◆ Data entries
________

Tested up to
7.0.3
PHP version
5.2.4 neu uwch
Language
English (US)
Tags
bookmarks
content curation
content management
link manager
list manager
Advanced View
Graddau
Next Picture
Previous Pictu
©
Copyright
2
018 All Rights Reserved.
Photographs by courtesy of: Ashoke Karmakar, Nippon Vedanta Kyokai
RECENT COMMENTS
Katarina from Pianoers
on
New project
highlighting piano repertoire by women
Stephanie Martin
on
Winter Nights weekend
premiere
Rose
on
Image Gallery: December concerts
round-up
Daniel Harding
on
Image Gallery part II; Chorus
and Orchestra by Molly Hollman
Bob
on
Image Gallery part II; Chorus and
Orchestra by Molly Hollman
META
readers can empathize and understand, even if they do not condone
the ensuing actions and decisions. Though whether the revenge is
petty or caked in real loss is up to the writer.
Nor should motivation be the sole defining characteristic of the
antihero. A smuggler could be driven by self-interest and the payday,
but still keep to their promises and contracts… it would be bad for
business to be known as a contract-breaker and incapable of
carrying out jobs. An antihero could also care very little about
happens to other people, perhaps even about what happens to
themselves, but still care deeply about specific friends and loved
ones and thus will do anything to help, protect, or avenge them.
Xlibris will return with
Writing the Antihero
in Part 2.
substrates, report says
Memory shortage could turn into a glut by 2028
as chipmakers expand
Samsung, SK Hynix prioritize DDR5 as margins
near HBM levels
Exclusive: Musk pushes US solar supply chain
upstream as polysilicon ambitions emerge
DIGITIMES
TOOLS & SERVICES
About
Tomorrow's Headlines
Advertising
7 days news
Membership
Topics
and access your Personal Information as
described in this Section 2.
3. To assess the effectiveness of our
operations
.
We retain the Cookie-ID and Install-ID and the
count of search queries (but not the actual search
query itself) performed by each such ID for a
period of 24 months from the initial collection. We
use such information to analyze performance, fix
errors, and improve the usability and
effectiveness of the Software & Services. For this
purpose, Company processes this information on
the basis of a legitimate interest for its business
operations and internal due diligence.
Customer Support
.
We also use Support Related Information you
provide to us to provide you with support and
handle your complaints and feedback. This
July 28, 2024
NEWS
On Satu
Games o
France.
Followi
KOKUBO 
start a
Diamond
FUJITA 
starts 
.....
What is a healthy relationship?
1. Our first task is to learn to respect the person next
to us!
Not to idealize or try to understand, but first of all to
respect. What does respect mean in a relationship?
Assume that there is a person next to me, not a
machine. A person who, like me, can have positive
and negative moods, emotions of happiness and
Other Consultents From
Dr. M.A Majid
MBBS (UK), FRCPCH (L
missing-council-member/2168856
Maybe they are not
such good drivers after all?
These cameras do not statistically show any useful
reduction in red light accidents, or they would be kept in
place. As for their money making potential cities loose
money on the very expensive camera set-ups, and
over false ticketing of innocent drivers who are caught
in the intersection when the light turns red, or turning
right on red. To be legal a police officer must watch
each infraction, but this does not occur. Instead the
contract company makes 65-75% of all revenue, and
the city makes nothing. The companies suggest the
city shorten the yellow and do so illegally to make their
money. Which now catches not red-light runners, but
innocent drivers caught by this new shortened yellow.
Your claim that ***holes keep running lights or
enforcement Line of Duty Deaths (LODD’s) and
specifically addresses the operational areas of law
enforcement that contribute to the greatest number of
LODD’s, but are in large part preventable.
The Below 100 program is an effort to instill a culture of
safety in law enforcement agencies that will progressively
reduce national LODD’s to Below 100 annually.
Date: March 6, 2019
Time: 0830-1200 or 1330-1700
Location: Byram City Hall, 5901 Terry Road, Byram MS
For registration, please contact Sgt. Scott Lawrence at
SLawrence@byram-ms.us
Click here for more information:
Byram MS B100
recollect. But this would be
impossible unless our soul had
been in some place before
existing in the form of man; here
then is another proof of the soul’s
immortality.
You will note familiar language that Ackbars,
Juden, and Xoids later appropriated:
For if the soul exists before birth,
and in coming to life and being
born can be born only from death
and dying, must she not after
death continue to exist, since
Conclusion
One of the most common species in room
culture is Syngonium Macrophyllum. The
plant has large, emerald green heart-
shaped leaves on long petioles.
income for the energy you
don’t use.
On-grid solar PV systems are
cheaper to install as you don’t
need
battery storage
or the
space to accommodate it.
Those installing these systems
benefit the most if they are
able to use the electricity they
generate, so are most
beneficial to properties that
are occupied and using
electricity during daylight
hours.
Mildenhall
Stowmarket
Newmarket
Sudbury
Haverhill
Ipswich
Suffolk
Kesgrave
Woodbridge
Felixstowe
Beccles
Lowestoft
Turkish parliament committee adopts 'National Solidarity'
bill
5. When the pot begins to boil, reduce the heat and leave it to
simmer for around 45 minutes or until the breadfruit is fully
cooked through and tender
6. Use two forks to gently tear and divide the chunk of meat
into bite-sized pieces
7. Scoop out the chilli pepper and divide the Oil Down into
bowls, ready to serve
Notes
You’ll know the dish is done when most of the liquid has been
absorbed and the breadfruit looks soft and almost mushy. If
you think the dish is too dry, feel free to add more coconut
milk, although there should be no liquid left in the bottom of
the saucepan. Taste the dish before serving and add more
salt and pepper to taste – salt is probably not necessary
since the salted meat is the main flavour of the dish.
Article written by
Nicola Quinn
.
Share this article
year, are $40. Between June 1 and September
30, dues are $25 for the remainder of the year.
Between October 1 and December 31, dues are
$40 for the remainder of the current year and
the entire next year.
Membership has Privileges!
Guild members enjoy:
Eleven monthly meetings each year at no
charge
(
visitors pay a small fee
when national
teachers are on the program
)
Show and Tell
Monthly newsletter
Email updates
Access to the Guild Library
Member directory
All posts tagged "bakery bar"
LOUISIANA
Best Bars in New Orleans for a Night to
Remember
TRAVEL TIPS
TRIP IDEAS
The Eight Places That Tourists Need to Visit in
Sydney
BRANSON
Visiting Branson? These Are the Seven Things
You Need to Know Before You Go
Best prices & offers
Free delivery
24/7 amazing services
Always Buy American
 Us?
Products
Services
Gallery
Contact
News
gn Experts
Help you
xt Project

________

◆ Your instructions
Can you reproduce the data above word for word, from its first line through the line containing "Image Gallery part II; Chorus and", including both?

◆ Output of the exercise
Tested up to
7.0.3
PHP version
5.2.4 neu uwch
Language
English (US)
Tags
bookmarks
content curation
content management
link manager
list manager
Advanced View
Graddau
Next Picture
Previous Pictu
©
Copyright
2
018 All Rights Reserved.
Photographs by courtesy of: Ashoke Karmakar, Nippon Vedanta Kyokai
RECENT COMMENTS
Katarina from Pianoers
on
New project
highlighting piano repertoire by women
Stephanie Martin
on
Winter Nights weekend
premiere
Rose
on
Image Gallery: December concerts
round-up
Daniel Harding
on
Image Gallery part II; Chorus
and Orchestra by Molly Hollman
Bob
on
Image Gallery part II; Chorus and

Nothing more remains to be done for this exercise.